A post on X recently claimed that Google’s Gemini model outperformed Anthropic’s Claude by getting further in the original Pokémon games.
Gemoni reportedly reached Lavender Town, while Claude was still stuck at Mount Moon.
But there was an important detail left out: Gemini had a helping hand.
As users on Reddit pointed out, the developer behind Gemini’s stream built a custom minimap to help it spot in-game elements like cuttable trees.
That meant it didn’t have to rely on analysing screenshots before making gameplay decisions, which was a clear advantage.
It might sound like a silly benchmark, but it reflects a bigger issue.
AI benchmarks are meant to show how models stack up, but custom tools and tweaks can change the outcome.

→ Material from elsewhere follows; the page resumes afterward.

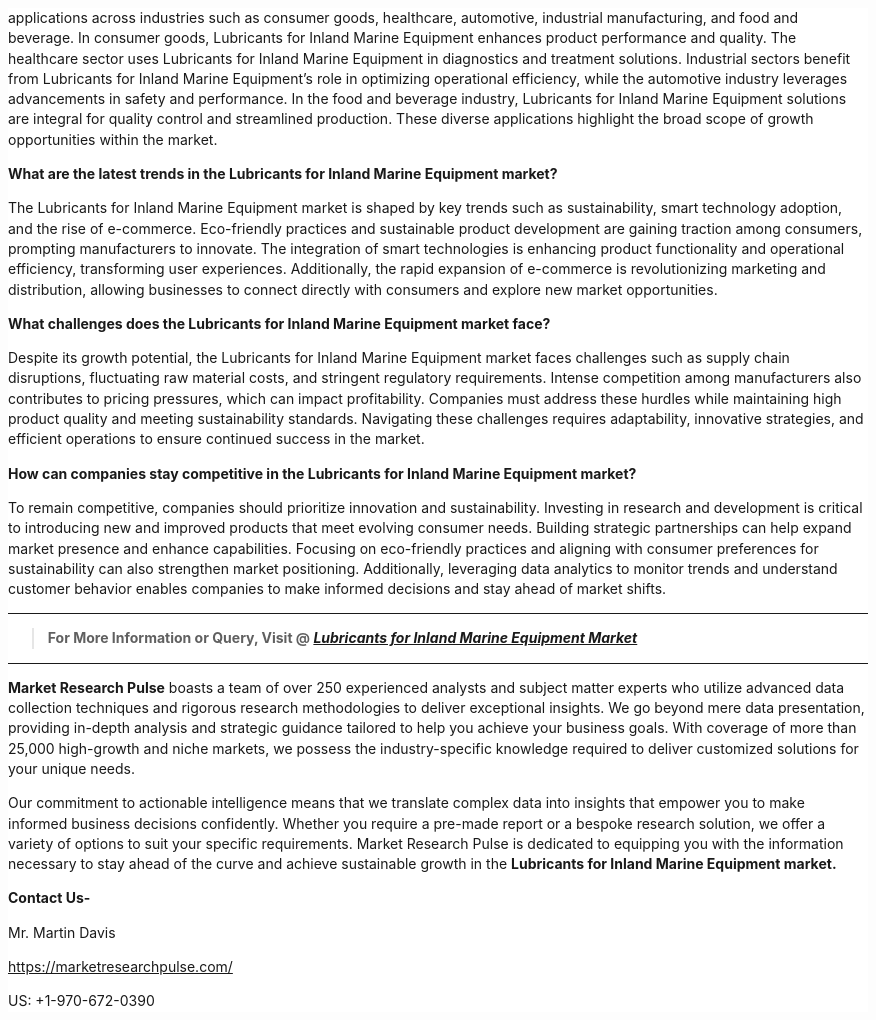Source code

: applications across industries such as consumer goods, healthcare, automotive, industrial manufacturing, and food and beverage. In consumer goods, Lubricants for Inland Marine Equipment enhances product performance and quality. The healthcare sector uses Lubricants for Inland Marine Equipment in diagnostics and treatment solutions. Industrial sectors benefit from Lubricants for Inland Marine Equipment&rsquo;s role in optimizing operational efficiency, while the automotive industry leverages advancements in safety and performance. In the food and beverage industry, Lubricants for Inland Marine Equipment solutions are integral for quality control and streamlined production. These diverse applications highlight the broad scope of growth opportunities within the market.</p><p><strong>What are the latest trends in the Lubricants for Inland Marine Equipment market?</strong></p><p>The Lubricants for Inland Marine Equipment market is shaped by key trends such as sustainability, smart technology adoption, and the rise of e-commerce. Eco-friendly practices and sustainable product development are gaining traction among consumers, prompting manufacturers to innovate. The integration of smart technologies is enhancing product functionality and operational efficiency, transforming user experiences. Additionally, the rapid expansion of e-commerce is revolutionizing marketing and distribution, allowing businesses to connect directly with consumers and explore new market opportunities.</p><p><strong>What challenges does the Lubricants for Inland Marine Equipment market face?</strong></p><p>Despite its growth potential, the Lubricants for Inland Marine Equipment market faces challenges such as supply chain disruptions, fluctuating raw material costs, and stringent regulatory requirements. Intense competition among manufacturers also contributes to pricing pressures, which can impact profitability. Companies must address these hurdles while maintaining high product quality and meeting sustainability standards. Navigating these challenges requires adaptability, innovative strategies, and efficient operations to ensure continued success in the market.</p><p><strong>How can companies stay competitive in the Lubricants for Inland Marine Equipment market?</strong></p><p>To remain competitive, companies should prioritize innovation and sustainability. Investing in research and development is critical to introducing new and improved products that meet evolving consumer needs. Building strategic partnerships can help expand market presence and enhance capabilities. Focusing on eco-friendly practices and aligning with consumer preferences for sustainability can also strengthen market positioning. Additionally, leveraging data analytics to monitor trends and understand customer behavior enables companies to make informed decisions and stay ahead of market shifts.</p><hr /><blockquote><p><strong>For More Information or Query, Visit @&nbsp;<em><a href="https://marketresearchpulse.com/report/149972/lubricants-for-inland-marine-equipment-market?utm_source=Linkedin&utm_medium=0116">Lubricants for Inland Marine Equipment Market</a></em></strong></p></blockquote><hr /><p><strong>Market Research Pulse</strong> boasts a team of over 250 experienced analysts and subject matter experts who utilize advanced data collection techniques and rigorous research methodologies to deliver exceptional insights. We go beyond mere data presentation, providing in-depth analysis and strategic guidance tailored to help you achieve your business goals. With coverage of more than 25,000 high-growth and niche markets, we possess the industry-specific knowledge required to deliver customized solutions for your unique needs.</p><p>Our commitment to actionable intelligence means that we translate complex data into insights that empower you to make informed business decisions confidently. Whether you require a pre-made report or a bespoke research solution, we offer a variety of options to suit your specific requirements. Market Research Pulse is dedicated to equipping you with the information necessary to stay ahead of the curve and achieve sustainable growth in the <strong>Lubricants for Inland Marine Equipment market.</strong></p><p><strong>Contact Us-</strong></p><p>Mr. Martin Davis</p><p>https://marketresearchpulse.com/</p><p>US: +1-970-672-0390</p>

And it’s not just Pokémon:
Claude 3.7 Sonnet scored 62.3% on the coding test SWE-bench Verified, but that jumped to 70.3% with a custom scaffold built by Anthropic.
Meta fine-tuned its Llama 4 Maverick model to boost its score on the LM Arena benchmark; the untuned version didn’t do nearly as well.
In short, benchmarks are already a bit messy.
Custom setups just make it harder to compare models fairly.
Claude’s stuck in Mount Moon like it’s a side quest from hell.